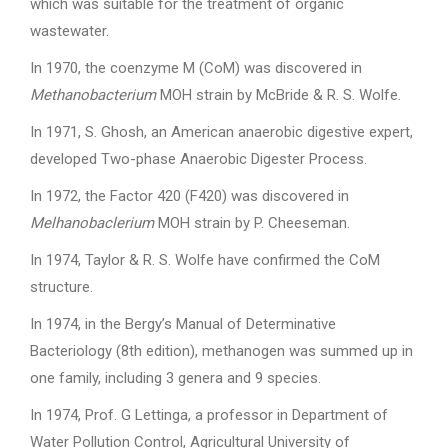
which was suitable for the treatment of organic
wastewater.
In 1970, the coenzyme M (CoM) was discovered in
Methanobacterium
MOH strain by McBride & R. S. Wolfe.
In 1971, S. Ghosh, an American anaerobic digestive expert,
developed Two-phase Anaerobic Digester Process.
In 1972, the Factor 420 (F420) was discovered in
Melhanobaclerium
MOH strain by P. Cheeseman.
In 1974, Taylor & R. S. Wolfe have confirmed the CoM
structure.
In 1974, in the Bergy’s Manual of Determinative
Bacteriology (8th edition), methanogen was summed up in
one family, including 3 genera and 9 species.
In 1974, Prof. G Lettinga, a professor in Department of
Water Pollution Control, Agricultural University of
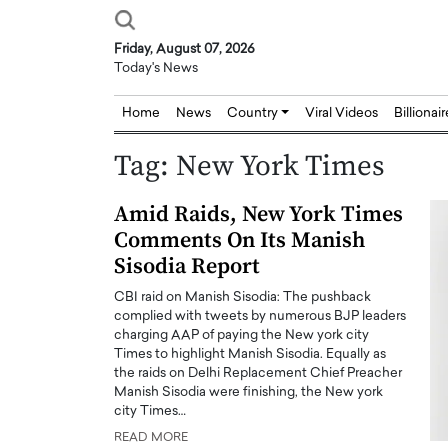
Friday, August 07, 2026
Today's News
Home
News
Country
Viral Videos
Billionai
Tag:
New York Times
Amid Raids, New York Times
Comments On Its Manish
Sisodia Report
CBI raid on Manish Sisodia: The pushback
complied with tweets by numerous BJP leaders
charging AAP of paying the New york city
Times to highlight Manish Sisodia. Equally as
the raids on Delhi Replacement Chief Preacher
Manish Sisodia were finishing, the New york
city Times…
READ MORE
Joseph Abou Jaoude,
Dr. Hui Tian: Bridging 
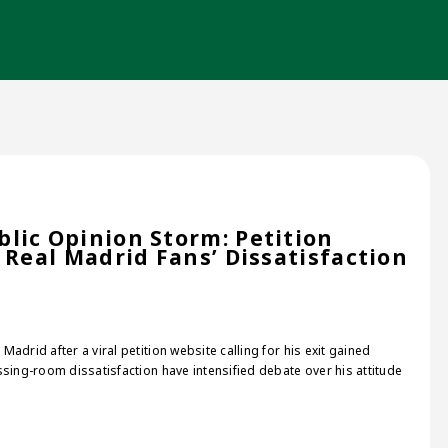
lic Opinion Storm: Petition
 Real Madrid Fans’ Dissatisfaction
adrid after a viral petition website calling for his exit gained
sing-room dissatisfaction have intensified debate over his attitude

## Your objective
When you retype the material above, copy each line exactly and drop whatever images appear in it.

## Task solution
which was suitable for the treatment of organic
wastewater.
In 1970, the coenzyme M (CoM) was discovered in
Methanobacterium
MOH strain by McBride & R. S. Wolfe.
In 1971, S. Ghosh, an American anaerobic digestive expert,
developed Two-phase Anaerobic Digester Process.
In 1972, the Factor 420 (F420) was discovered in
Melhanobaclerium
MOH strain by P. Cheeseman.
In 1974, Taylor & R. S. Wolfe have confirmed the CoM
structure.
In 1974, in the Bergy’s Manual of Determinative
Bacteriology (8th edition), methanogen was summed up in
one family, including 3 genera and 9 species.
In 1974, Prof. G Lettinga, a professor in Department of
Water Pollution Control, Agricultural University of
Friday, August 07, 2026
Today's News
Home
News
Country
Viral Videos
Billionai
Tag:
New York Times
Amid Raids, New York Times
Comments On Its Manish
Sisodia Report
CBI raid on Manish Sisodia: The pushback
complied with tweets by numerous BJP leaders
charging AAP of paying the New york city
Times to highlight Manish Sisodia. Equally as
the raids on Delhi Replacement Chief Preacher
Manish Sisodia were finishing, the New york
city Times…
READ MORE
Joseph Abou Jaoude,
Dr. Hui Tian: Bridging 
lic Opinion Storm: Petition
 Real Madrid Fans’ Dissatisfaction
adrid after a viral petition website calling for his exit gained
sing-room dissatisfaction have intensified debate over his attitude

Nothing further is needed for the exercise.